Le regard de la Russie

La Russie n’est plus - et cela semble évident - ce qu’a été naguère l’Union soviétique, bien qu’elle cherche toujours à jouer le rôle d’une grande puissance et y parvienne jusqu’à un certain point. Bien des choses dépendent de son évolution intérieure. Nous pouvons imaginer diverses Russies de demain en fonction de son passé, de sa force, de ses épreuves. Sera-t-elle une véritable démocratie ou une simple "démocrature" ? Traditionnelle ou moderne ? "Sainte" ou profane ? Orthodoxe ou schismatique ? Plus "blanche" que rouge ou inversement ? Moins slavophile qu’occidentaliste vice-versa ? Aussi asiatique qu’européenne ou le contraire de l’un et de l’autre ? Une Russie que "la raison ne saurait embrasser et en laquelle on peut seulement croire " (comme le disait magnifiquement le poète Tioutchev au XIXème siècle), ou bien celle "robuste et au gros cul" (tolstozadaia), qu’a chantée Alexandre Blok durant la Révolution ? "Avec le Christ" ou "sans la croix" ? Simplement russe (rousskaïa) ou "de toutes les Russies" (vserossiskaïa) ? Quoi qu’elle devienne, elle devra compter avec tout ce que lui laisse l’ex-Union soviétique, et tout ce dont elle l’a privée, peut-être à jamais.

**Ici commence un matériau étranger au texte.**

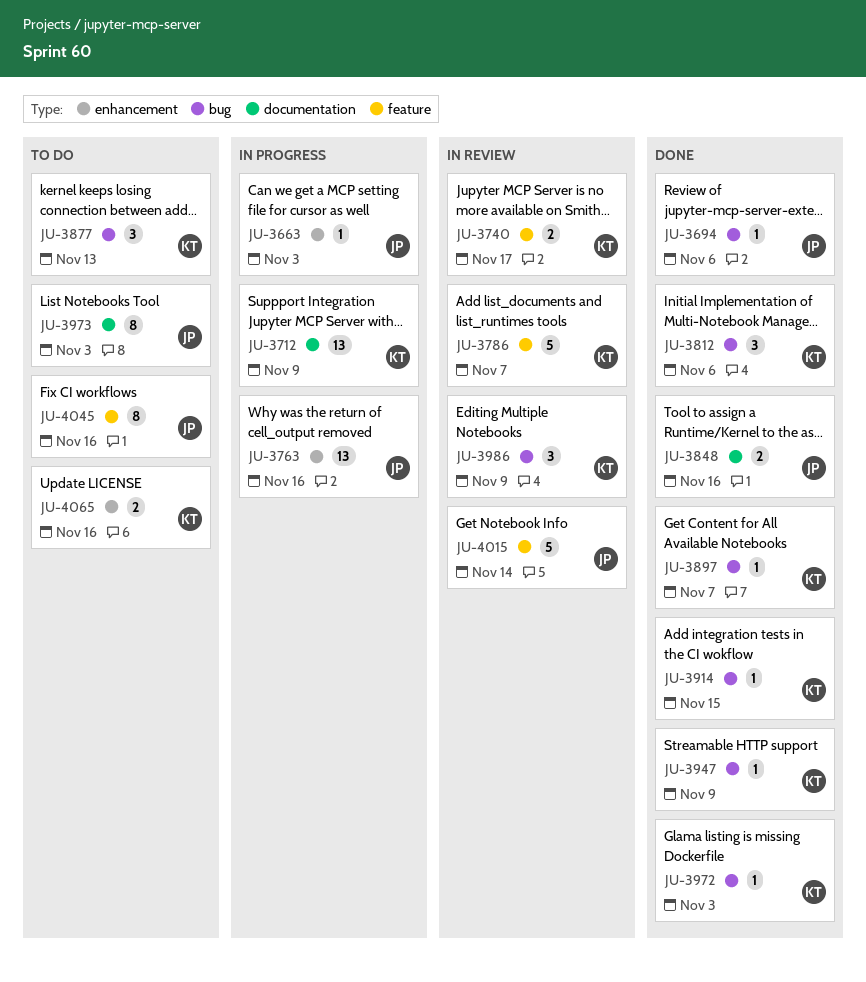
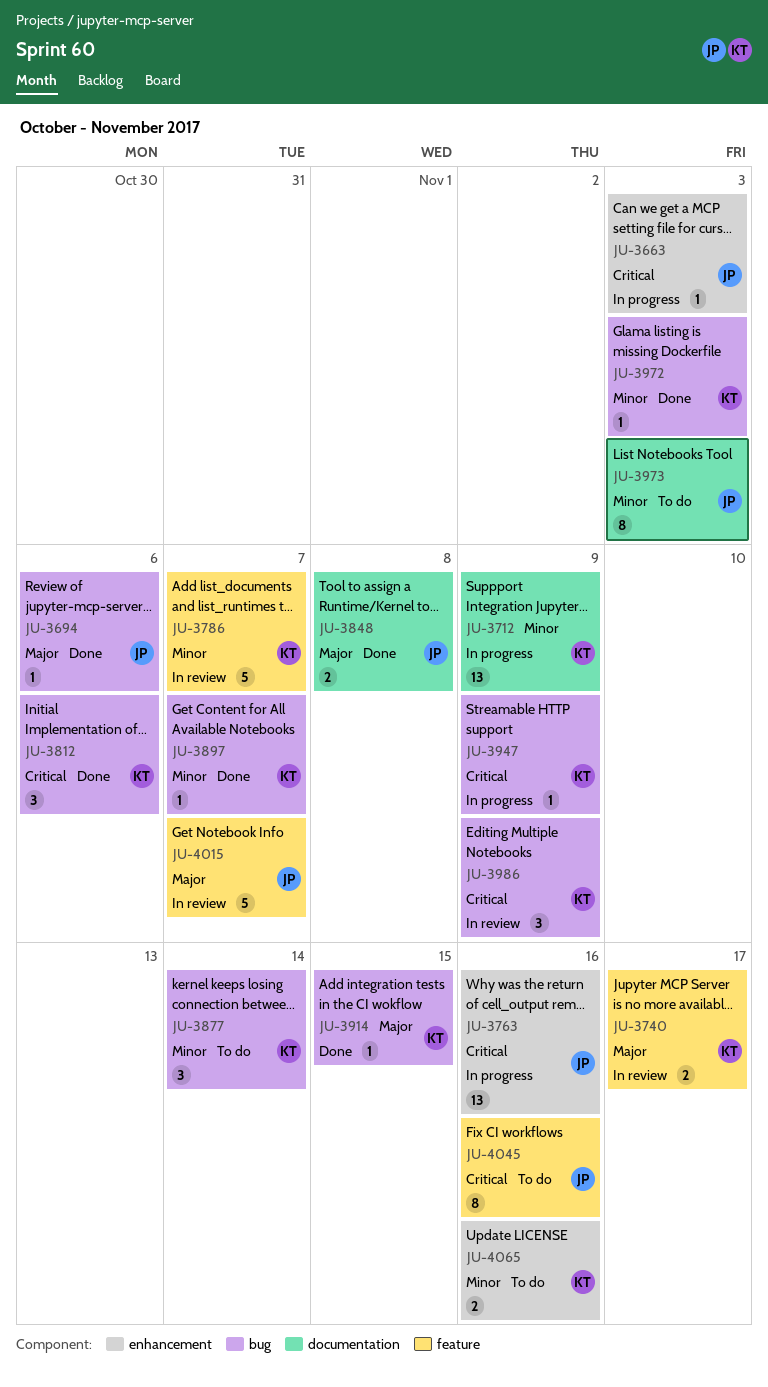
JU-3848, due: Nov 16 -> Nov 8
JU-3877, due: Nov 13 -> Nov 14
JU-3947, status: Done -> In progress
JU-4015, due: Nov 14 -> Nov 7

Nous autres, nés à l’Est et formés dans l’Autre Europe, nous devons énoncer des interrogations analogues devant tant de comportements conservateurs, d’attitudes traditionalistes, d’opacité dans la manière de gouverner ou gérer les choses, de manque de transparence ou d’états d’esprit rétrogrades qui resurgissent dans des pays à la fois européens et coupés de l’Europe. Surtout là où le déficit des traditions démocratiques semble évident, où les droits de l’homme continuent d’être bafoués, et où l’Etat de droit est loin d’être constitué. Pour donner un exemple : observons comment la Serbie ou la Croatie accueillent avec hostilité les inculpations venant du Tribunal international de la Haie et refusent de lui livrer ceux qui, de toute évidence, ont commis des crimes, tels Karadzic, Mladic, et leurs semblables. Beaucoup y accusent l’Europe d’inciter contre eux le tribunal ...

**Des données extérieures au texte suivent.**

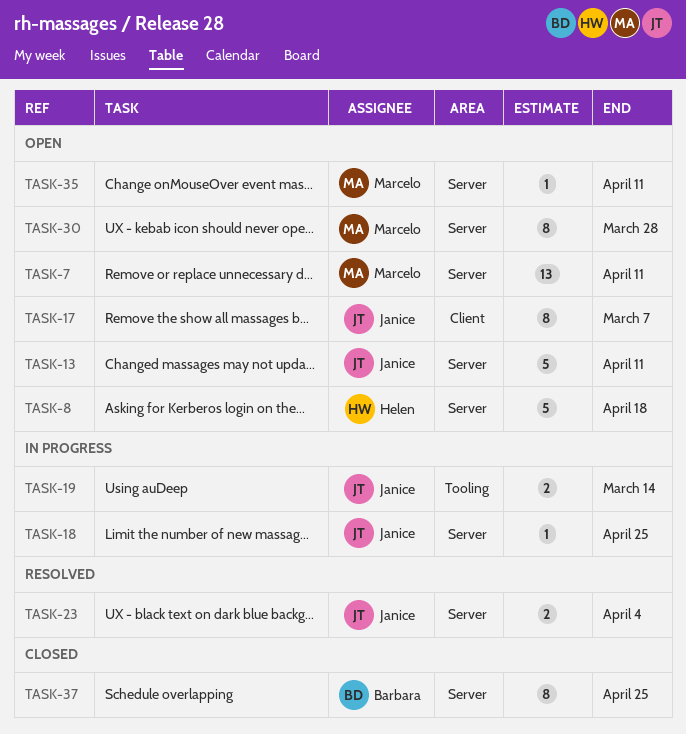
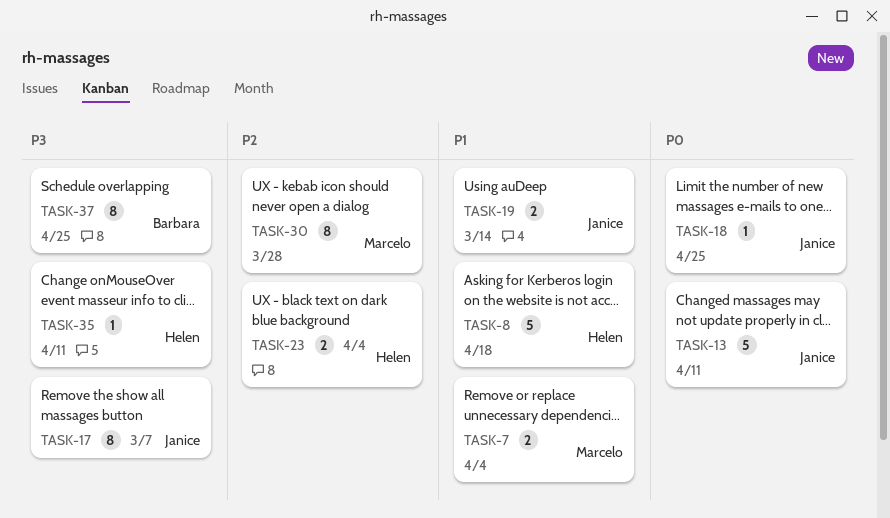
TASK-7, estimate: 13 -> 2
TASK-7, due: Apr 11 -> Apr 4
TASK-23, owner: Janice -> Helen
TASK-35, owner: Marcelo -> Helen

Contradictions des Balkans

Un passé lointain et de nombreux événements récents ont laissé dans les Balkans des plaies qui continuent de saigner : l’Albanie d’Enver Hoxha, la Roumanie de Nicolae Ceaucescu, la Bulgarie de Todor Jivkov, une Yougoslavie naguère bien plus prospère que les autres "pays de l’Est", ravagée à présent par les dernières guerres balkaniques... Et cela va encore plus loin, allant d’un pays à l’autre : malentendus entre la Serbie et le Monténégro, conflits entre les Kosovars albanais et serbes, séparation des nationalités en Bosnie-Herzégovine, relations tendues entre la Grèce et la Turquie, rapports ambigus entre la Bulgarie et la Macédoine, question hongroise en Transylvanie, roumaine en Moldavie, grecque et turque à Chypre, macédonienne en Grèce, serbe en Croatie, turque en Bulgarie, plus de deux millions d’exilés ou de "déplacés", mille et une manière d’assumer et de vivre une "identité post-communiste", de poser et d’essayer de résoudre la sempiternelle "question nationale" et celle des minorités, ou bien de réviser des frontières considérées comme "injustes" et "mal tracées", de subir ou de refuser la fameuse "balkanisation" qui, à l’instar du Destin dans les tragédies nées sous les ciels de cette péninsule, continue de séparer même ce qui paraissait indivis et indivisible.

Les partages s’y font sans qu’il reste grand chose à partager. On a cru conquérir le présent et l’on ne parvient pas à maîtriser le passé. Dans nombre de ces pays, il a été nécessaire de défendre un patrimoine national - il faut à présent, dans bien des cas, se défendre de ce patrimoine même. Cela vaut également pour la mémoire : on devait la sauvegarder - et elle semble maintenant punir ceux-là mêmes qui l’avaient sauvée. Bien des héritiers restent ainsi sans héritage.